Politicians talk about all the time about solving Chicago's devastating street violence problem and the latest talk has pitted one Illinois lawmaker against another.
After meeting with the nominee for U.S. attorney Wednesday, Kirk spoke about the use of federal laws to go after one of the largest gangs in Chicago, the Gangster Disciples with mass arrests.
"I think it is completely within the capability of the United States government to crush a major urban gang," Kirk said.
Chicago Congressman Bobby Rush blasted Kirk's comments. He told the Chicago Sun-Times that the senator's proposal is "an elitist white boy solution to a problem he knows nothing about."
Congressman Danny Davis admits that he would not have used the language that Rush used.

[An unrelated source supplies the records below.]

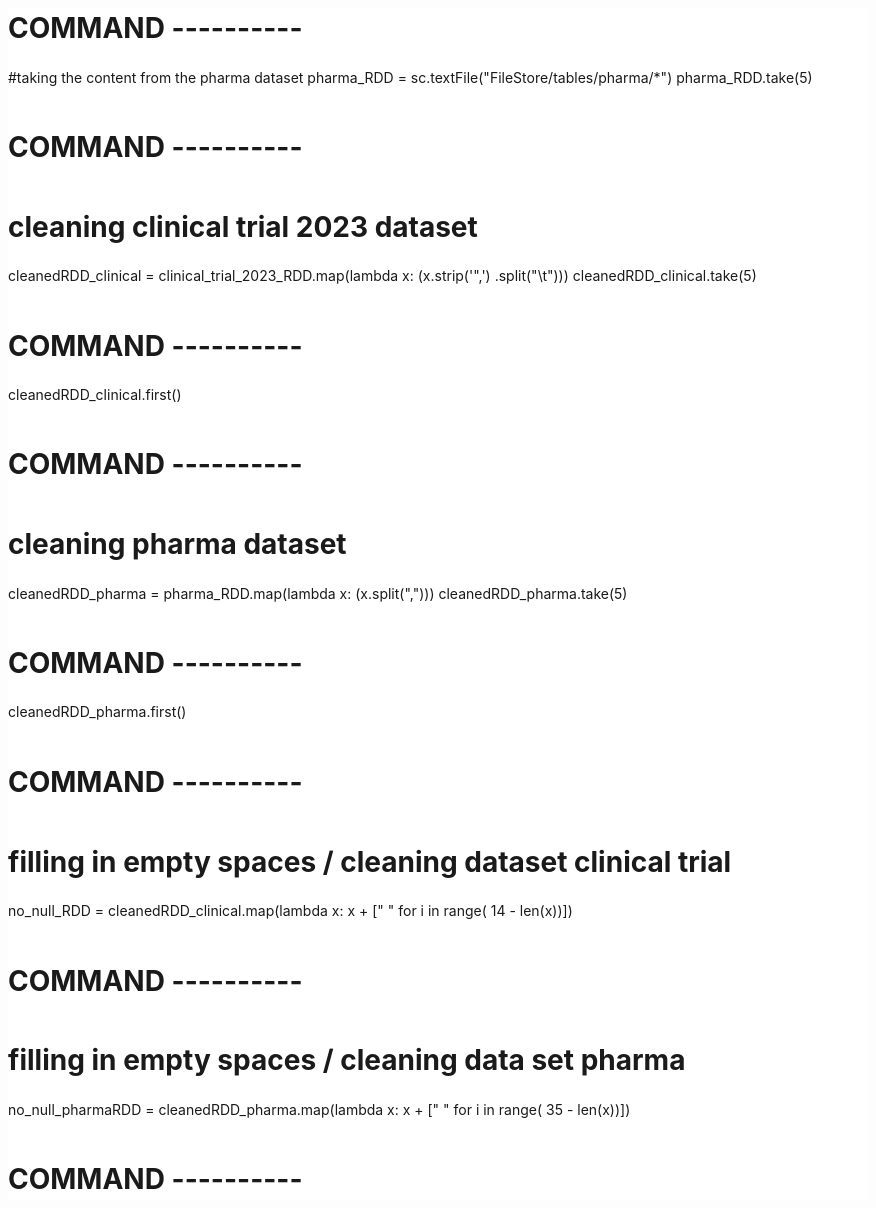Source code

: # COMMAND ----------

#taking the content from the pharma dataset
pharma_RDD = sc.textFile("FileStore/tables/pharma/*")
pharma_RDD.take(5)

# COMMAND ----------

# cleaning clinical trial 2023 dataset
cleanedRDD_clinical = clinical_trial_2023_RDD.map(lambda x: (x.strip('",') .split("\t")))
cleanedRDD_clinical.take(5)

# COMMAND ----------

cleanedRDD_clinical.first()

# COMMAND ----------

# cleaning pharma dataset
cleanedRDD_pharma = pharma_RDD.map(lambda x: (x.split(",")))
cleanedRDD_pharma.take(5)

# COMMAND ----------

cleanedRDD_pharma.first()

# COMMAND ----------

# filling in empty spaces  / cleaning dataset clinical trial 
no_null_RDD = cleanedRDD_clinical.map(lambda x: x + [" " for i in range( 14 - len(x))])

# COMMAND ----------

# filling in empty spaces  / cleaning data set pharma
no_null_pharmaRDD = cleanedRDD_pharma.map(lambda x: x + [" " for i in range( 35 - len(x))])

# COMMAND ----------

"I guess he meant as exactly what he said but I interpret as him saying this is not an approach that would be helpful to the problems of violence," Davis said.
However, Davis says he is shocked at Kirk's approach. Locking people up in already overcrowded prisons is not the answer, he said.
Alternatives and options for kids in crime ridden neighborhoods is Reverend Corey Brooks' mission and he says preventing gang violence must begin with politicians like Kirk and Rush on the same page.
"I wish I could get them together to have a meaningful discussion to hear each other out," Brooks said.
Congressman Rush was not available for an interview Thursday.
His office says his comments about Kirk's solution to gang violence were not meant to be about race, just a reaction to a national issue.
As for Kirk's comments, his spokesperson says the senator's commitment to stop gang violence goes back more than a decade.